I also think that active children simply don't like being strapped in; neither of my children sit there compliently in their pushchairs.

Both children were also very active when I was pregnant with them - and I'm wondering if it's because of that dd2 had the cord wrapped twice around her neck - she simply turned so much in my womb she got a bit 'tangled' - she was fine though, because the cord wasn't tight.

readytopop · 23/02/2008 16:30

both mine hated the straps on a pushchair, and escaped, although they both had straightforward births, we put it down to not liking feeling restricted, (like DH and myself!) We always used the reins/harness in the pushchairs (the things from mothercare etc, cost about £5 but come with anchors for the D rings in pushchairs, highchairs etc) from about 3/12, and it was always preferred. In addition too if you have a daredevil at the playground/stroppy child, just hold by the harness as a safety handle, or pick up!

As for car seats, she'll just have to learn. Have you tried short journeys & a reward if she stays strapped in properly, then increasing the journey time? She's def old enough to understand that...! bribery is great in that kinda situation to reinforce a message!

harj27 · 04/03/2008 22:49

my dd of six months cannot stand being strapped into her car seat, she freaks out every time you put her in it and have to pick it up and keep her moving!

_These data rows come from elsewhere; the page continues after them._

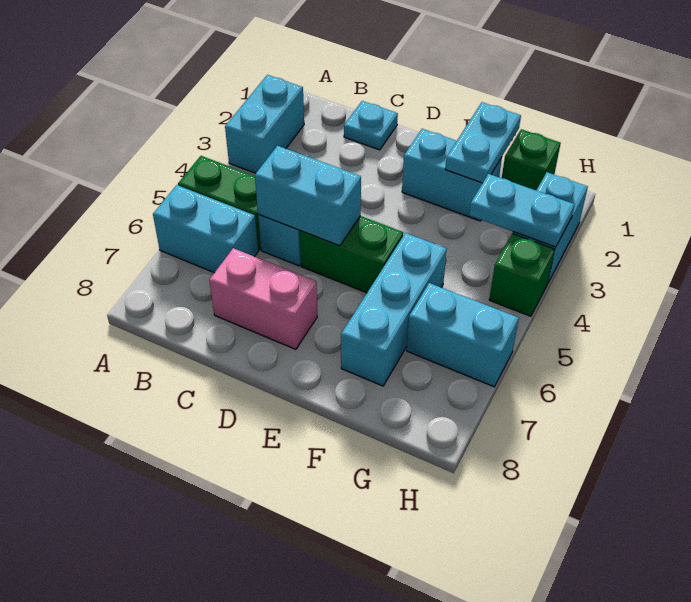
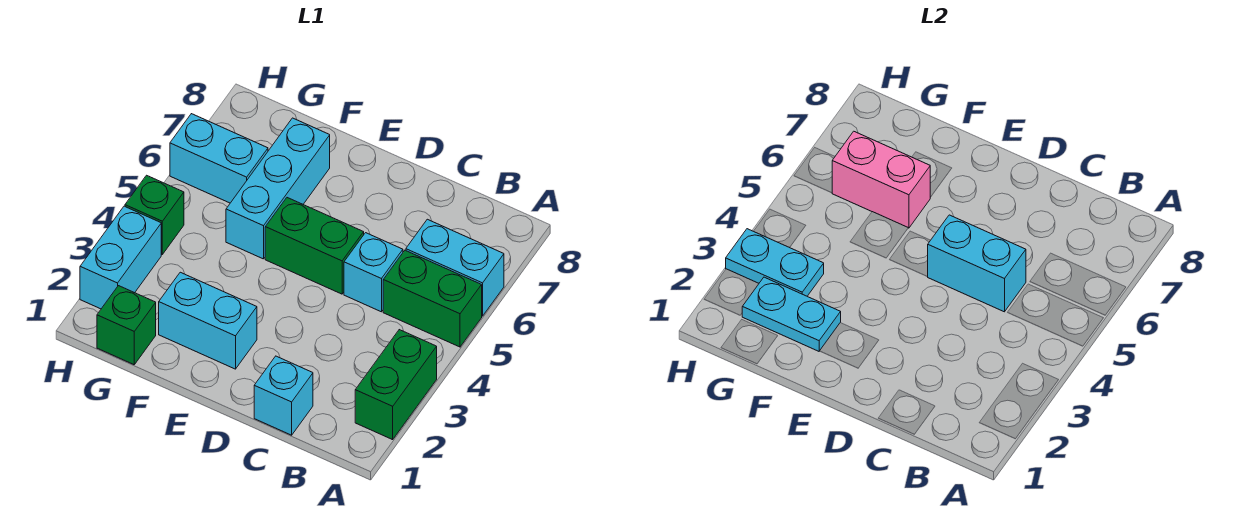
cyan brick A2:A3 level 1 -> green brick A2:A3 level 1
cyan plate C1 level 1 -> cyan brick C1 level 1
pink brick C7:D7 level 1 -> pink brick F6:G6 level 2
cyan plate F1:F2 level 2 -> cyan plate F2:G2 level 2

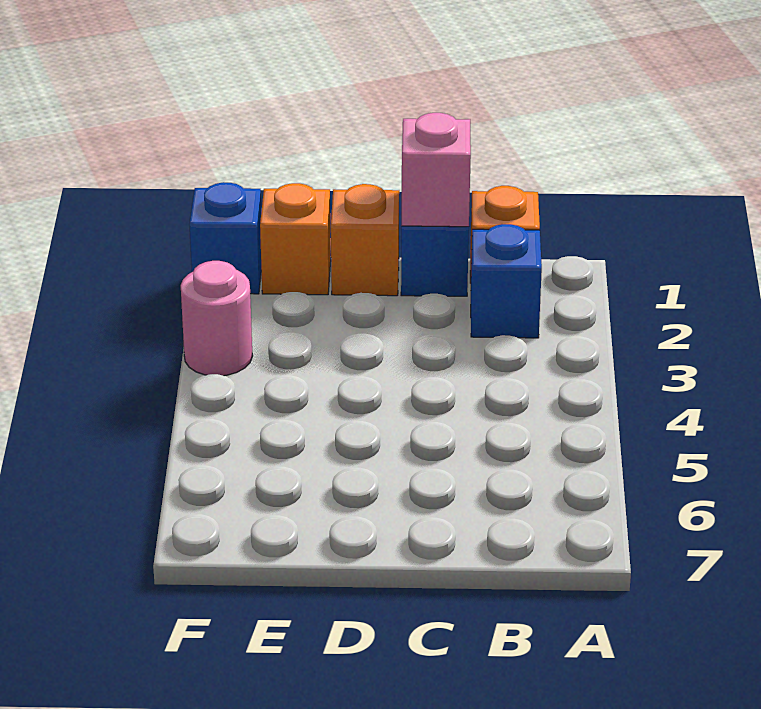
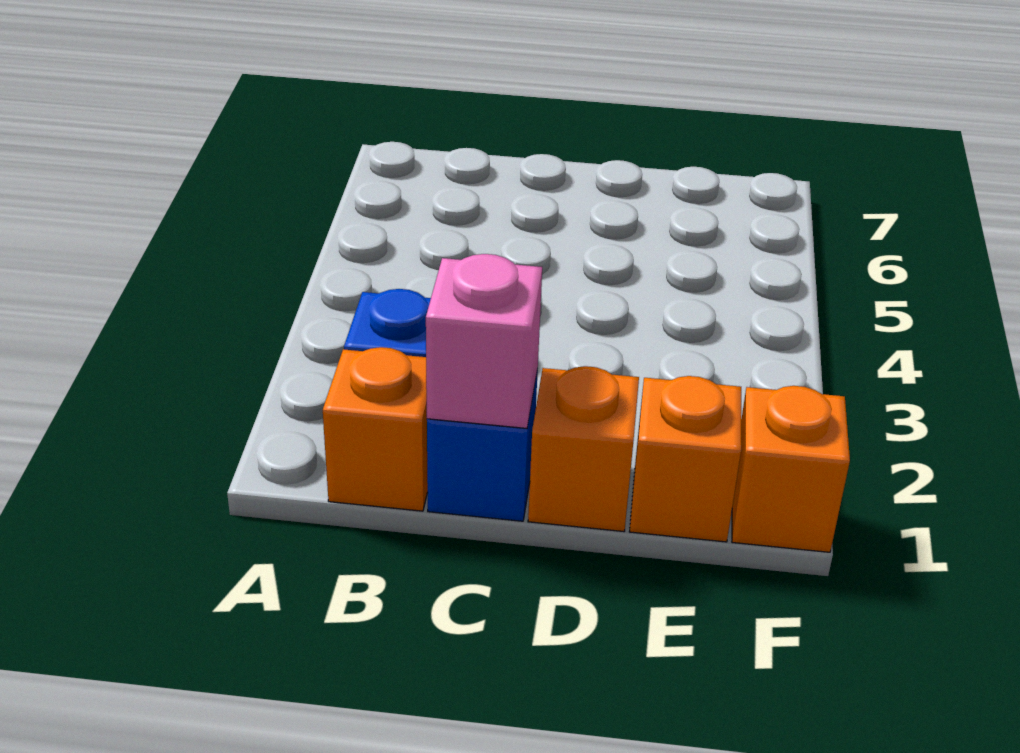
blue brick F1 level 1 -> orange brick F1 level 1
pink round brick F3 level 1 -> none

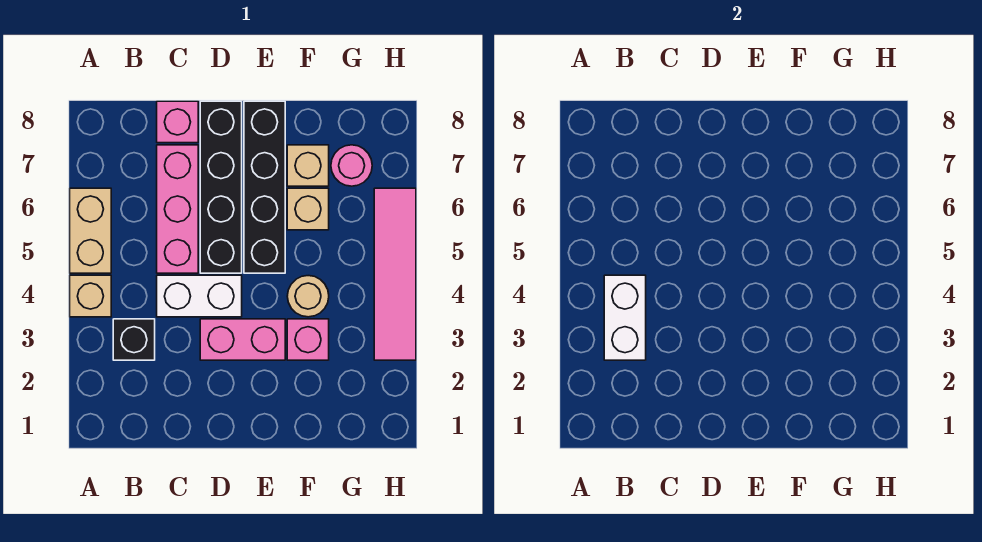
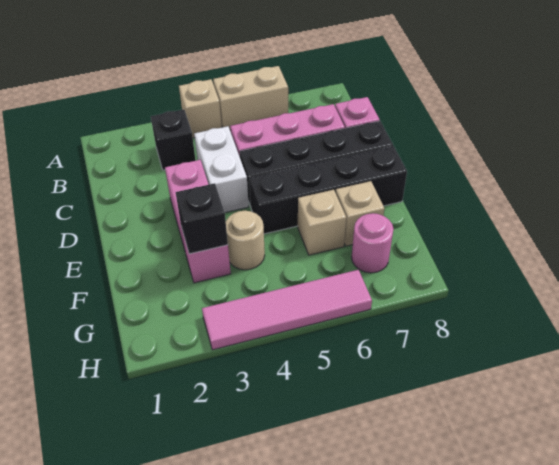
white brick B3:B4 level 2 -> none
none -> black brick F3 level 2

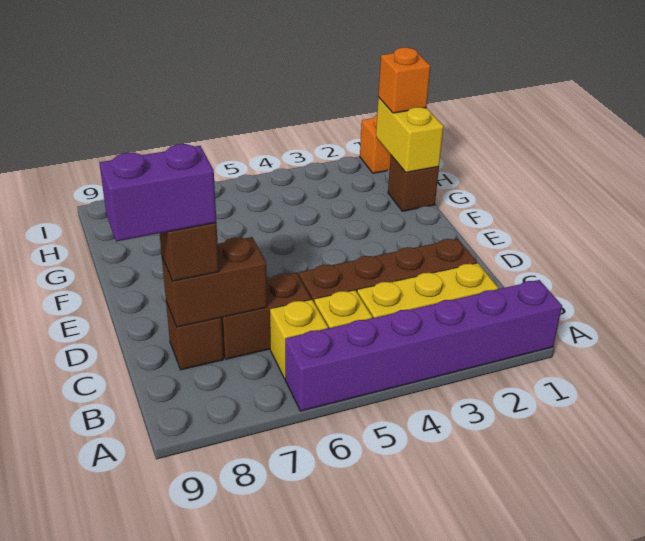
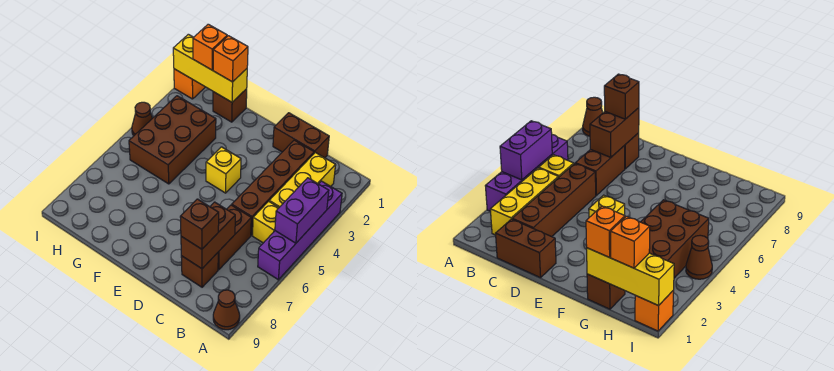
purple brick A1:A6 level 1 -> purple brick A3:A6 level 1
none -> brown cone A9 level 1
yellow brick B6 level 1 -> yellow brick E4 level 1
none -> brown brick C1:D1 level 1
purple brick C8:C9 level 4 -> purple brick A4:A5 level 2
yellow brick G1:H1 level 2 -> yellow brick G1:I1 level 2
none -> orange brick G1 level 3
none -> brown brick G3:H5 level 1
none -> brown cone I4 level 1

once in the car its even worse! if the car stops she screams and when she has been in the seat for more than 20 mins, she cries hysterically! the only thing i can do to stop her is to out on one particular song on my phones walkman!!!!

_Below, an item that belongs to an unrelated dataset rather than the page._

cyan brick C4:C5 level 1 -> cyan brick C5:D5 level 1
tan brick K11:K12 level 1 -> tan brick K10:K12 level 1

this happened to a family members child and the only time it stopped was when they swapped the rear facing seat to a front facing seat!

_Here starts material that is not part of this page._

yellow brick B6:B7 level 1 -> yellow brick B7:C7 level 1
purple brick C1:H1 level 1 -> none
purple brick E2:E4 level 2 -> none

drosophila · 04/03/2008 22:53

I was born with cord around my neck several loops and I hate anyone or thing touching my neck. I feel a bit panicy.

colacubes · 04/03/2008 23:01

I watched a programme a while ago about a little girl who had problems with some of these issues, it was called the child psychic or something. Anyway the woman believed that she could communicate with the children, one of which had a problem like this, and one of the issues the little girl had was that when she was strapped into her pushchair she couldnt see mummy, as she was facing a crowd of people, very scary for a lo, to be wheeled into a crowd, she changed her buggy so she was facing mum and this helped. Does anyone remember that programme, as the changes really worked for the lo?

sorry to be random, but i remember thinking some of the changes that were made were very clever.

momtoone · 05/03/2008 09:09

DD was the same in car and pushchair, (wasn't born with cord around her neck), she would go rigid, scream till she was purple. I solved the problem in the car by putting on lots of music that she liked and, as she got older, letting her choose it. Now (age 4)she can't wait to get in the car and she has story books on CD e.g. Charlie and Lola. This is a double edge sword on a long journey as after a couple of hours of Bob the builder etc it's ME who wants to scream and get out of the car!